>>

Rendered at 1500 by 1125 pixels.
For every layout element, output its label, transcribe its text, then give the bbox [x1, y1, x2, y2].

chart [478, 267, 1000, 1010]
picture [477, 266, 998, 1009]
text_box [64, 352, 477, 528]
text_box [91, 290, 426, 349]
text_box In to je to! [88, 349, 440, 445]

<<
>>

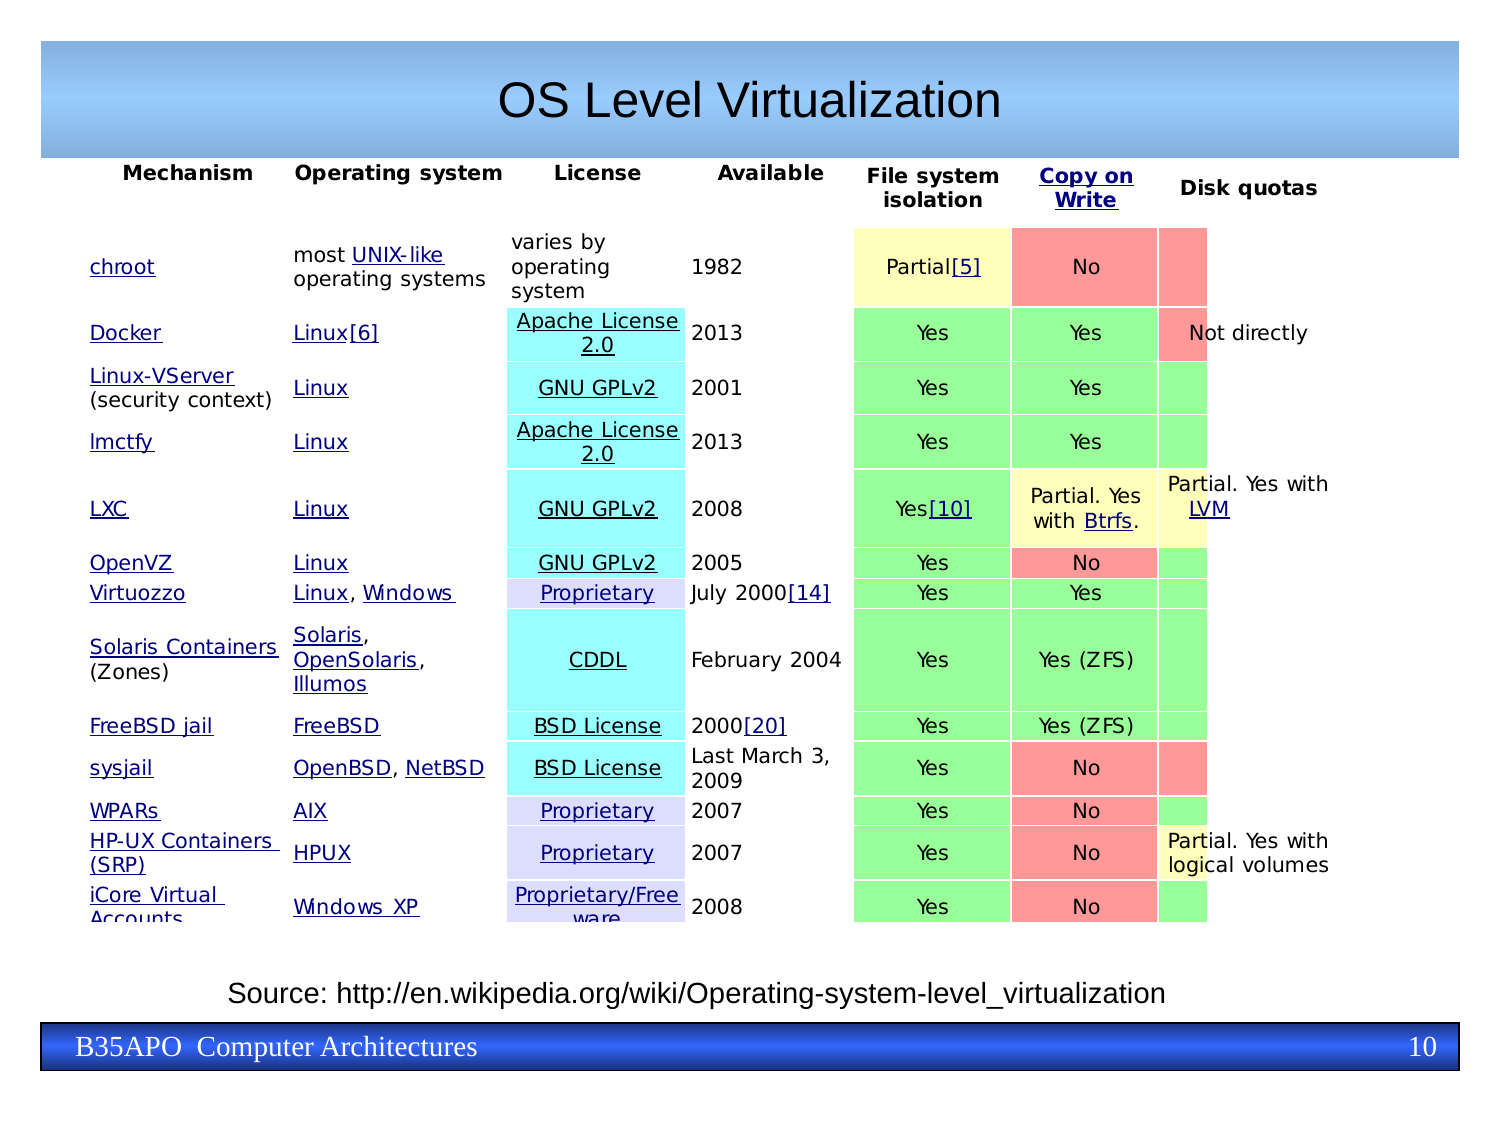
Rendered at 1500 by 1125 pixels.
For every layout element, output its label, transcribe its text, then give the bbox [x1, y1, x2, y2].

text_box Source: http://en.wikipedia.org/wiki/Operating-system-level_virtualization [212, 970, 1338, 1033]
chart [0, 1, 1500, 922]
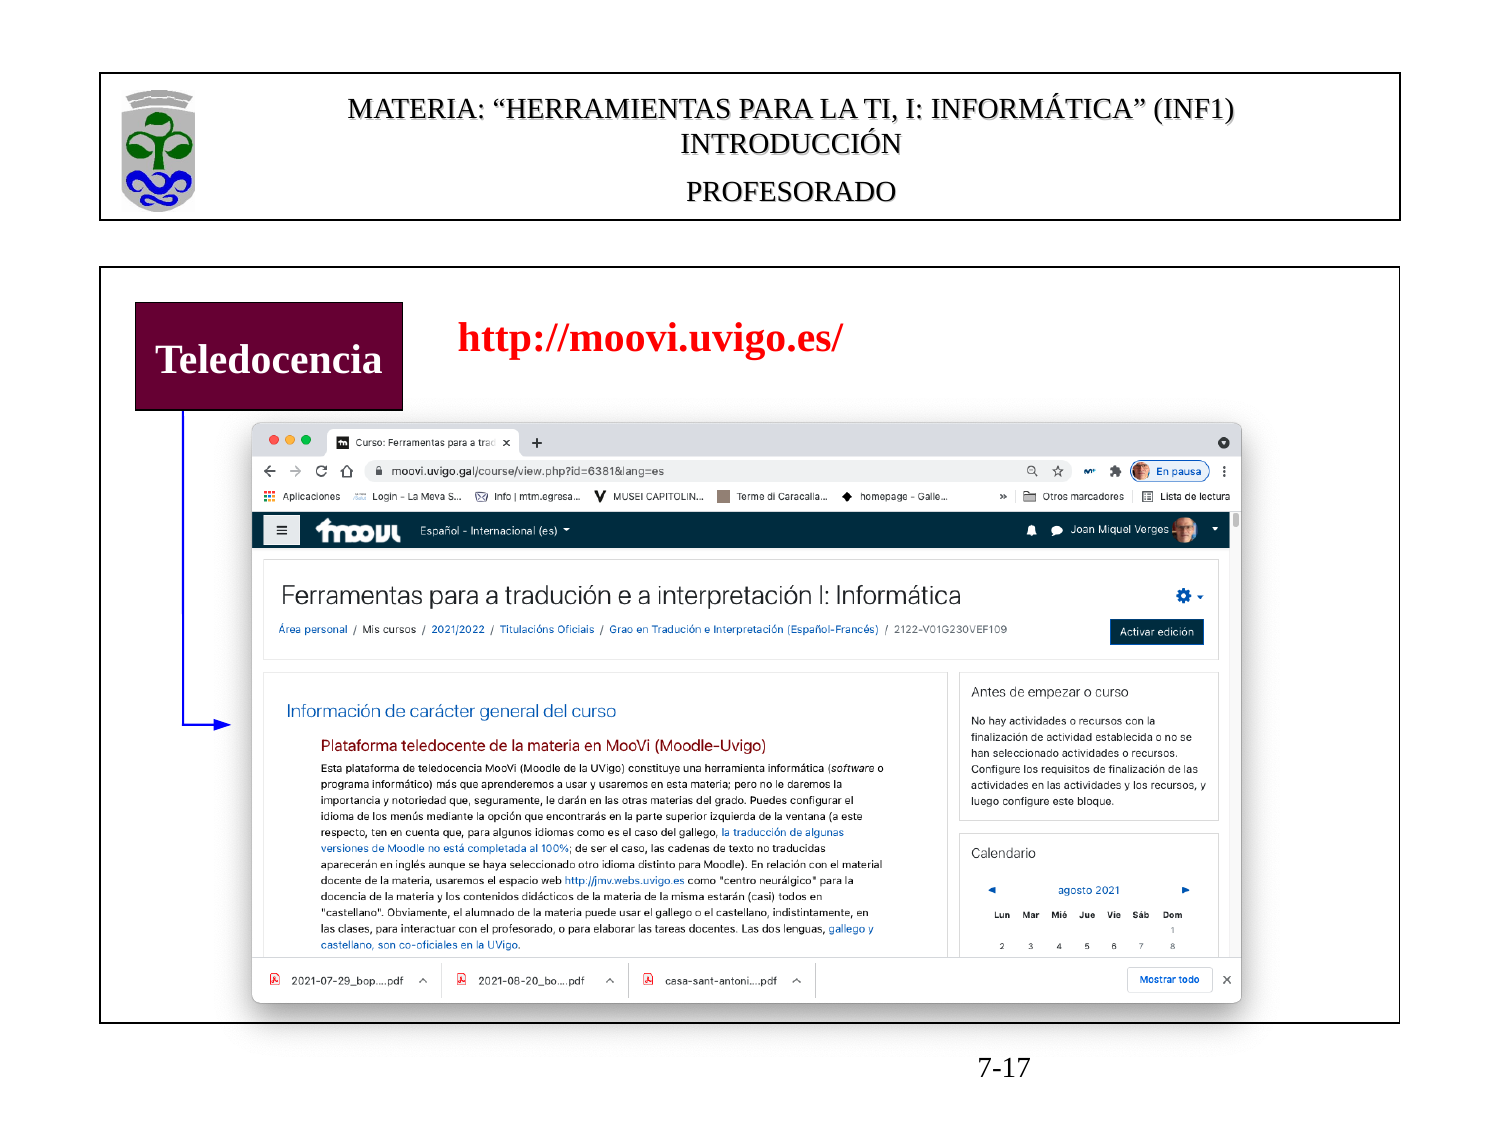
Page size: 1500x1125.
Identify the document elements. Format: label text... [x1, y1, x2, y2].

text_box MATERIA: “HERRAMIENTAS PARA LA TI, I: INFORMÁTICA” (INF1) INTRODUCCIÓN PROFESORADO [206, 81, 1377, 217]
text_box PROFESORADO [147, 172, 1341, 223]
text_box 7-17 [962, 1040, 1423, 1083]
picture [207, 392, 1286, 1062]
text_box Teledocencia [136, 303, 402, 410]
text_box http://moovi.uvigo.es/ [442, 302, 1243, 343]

<<
>>

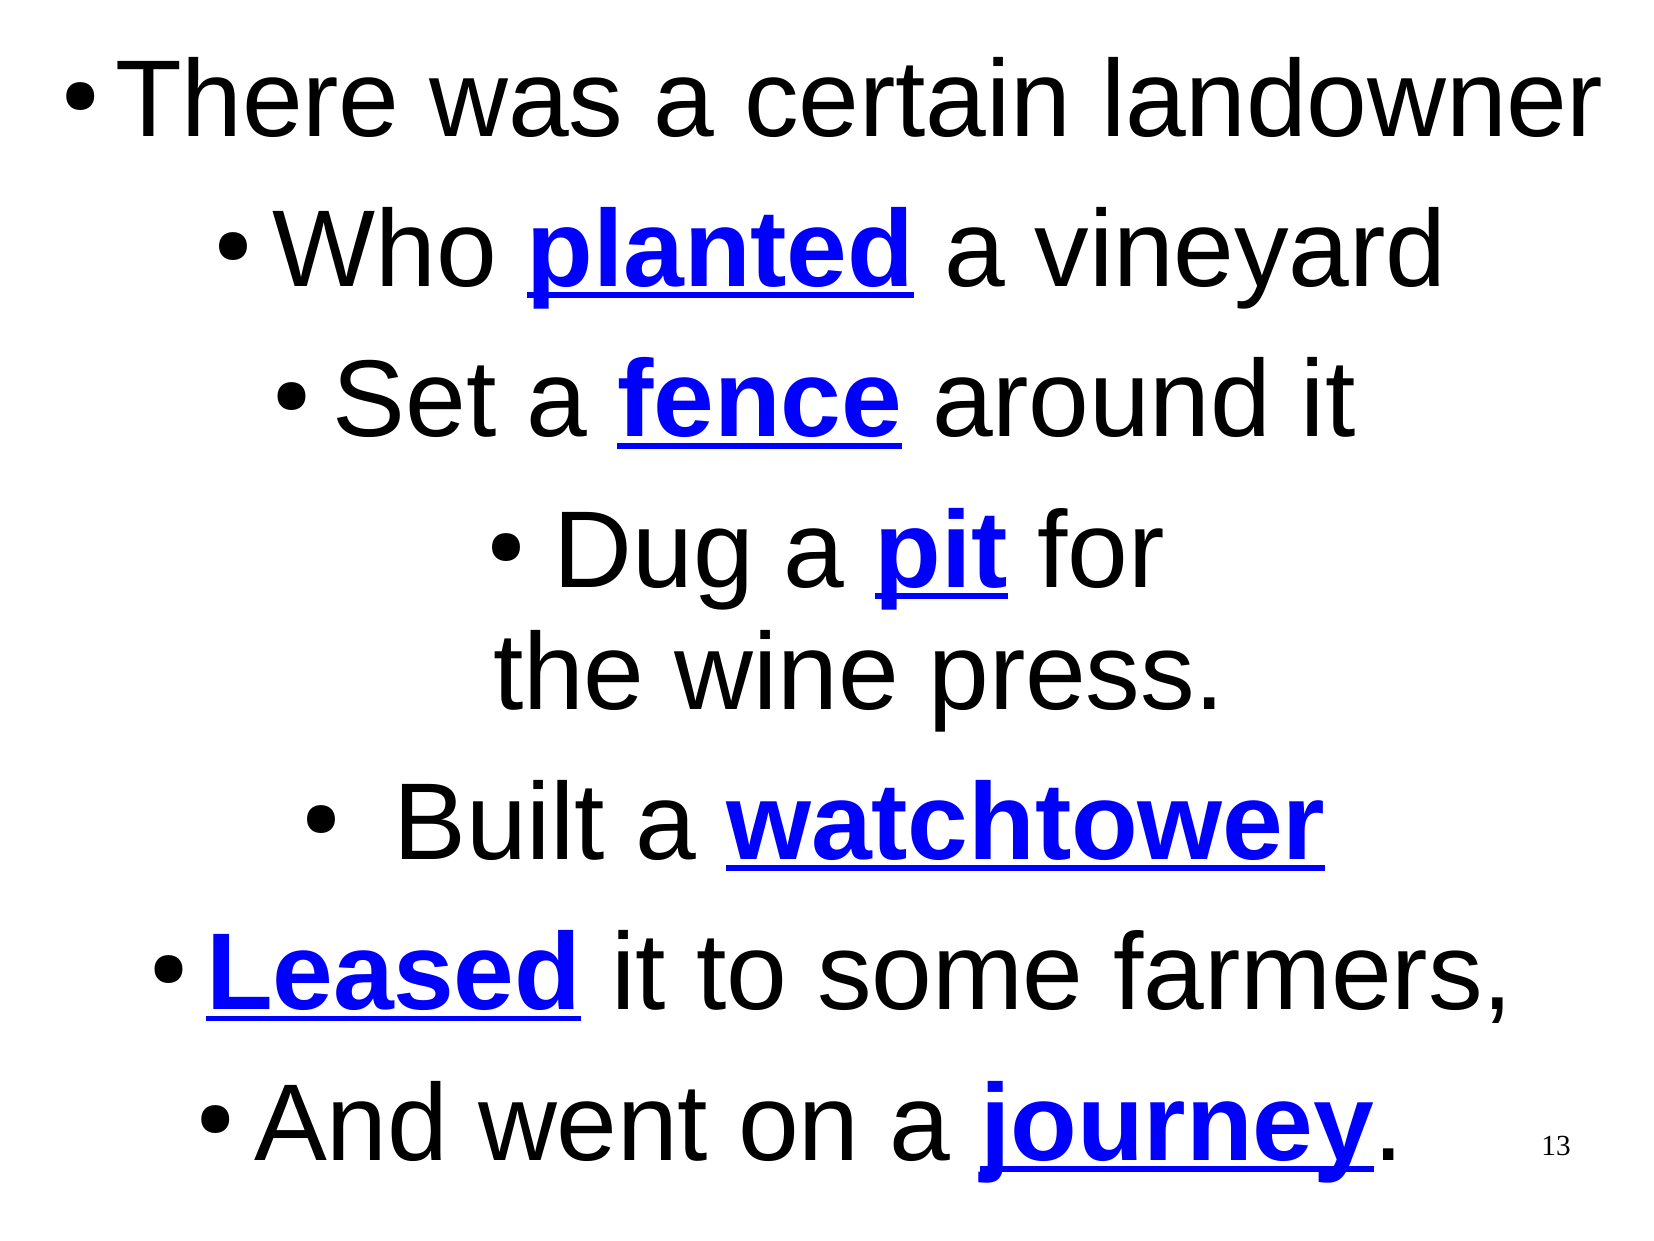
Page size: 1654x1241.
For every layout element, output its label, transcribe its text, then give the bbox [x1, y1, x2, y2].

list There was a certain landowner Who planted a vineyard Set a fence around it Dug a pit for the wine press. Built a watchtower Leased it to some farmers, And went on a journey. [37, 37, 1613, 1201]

<<

Copy out everything from the line containing "Page size: 1500x1125." down to the line containing "text_box http://moovi.uvigo.es/ [442, 302, 1243, 343]", keeping both of those lines and each one in between unchanged.

Page size: 1500x1125.
Identify the document elements. Format: label text... [x1, y1, x2, y2].

text_box MATERIA: “HERRAMIENTAS PARA LA TI, I: INFORMÁTICA” (INF1) INTRODUCCIÓN PROFESORADO [206, 81, 1377, 217]
text_box PROFESORADO [147, 172, 1341, 223]
text_box 7-17 [962, 1040, 1423, 1083]
picture [207, 392, 1286, 1062]
text_box Teledocencia [136, 303, 402, 410]
text_box http://moovi.uvigo.es/ [442, 302, 1243, 343]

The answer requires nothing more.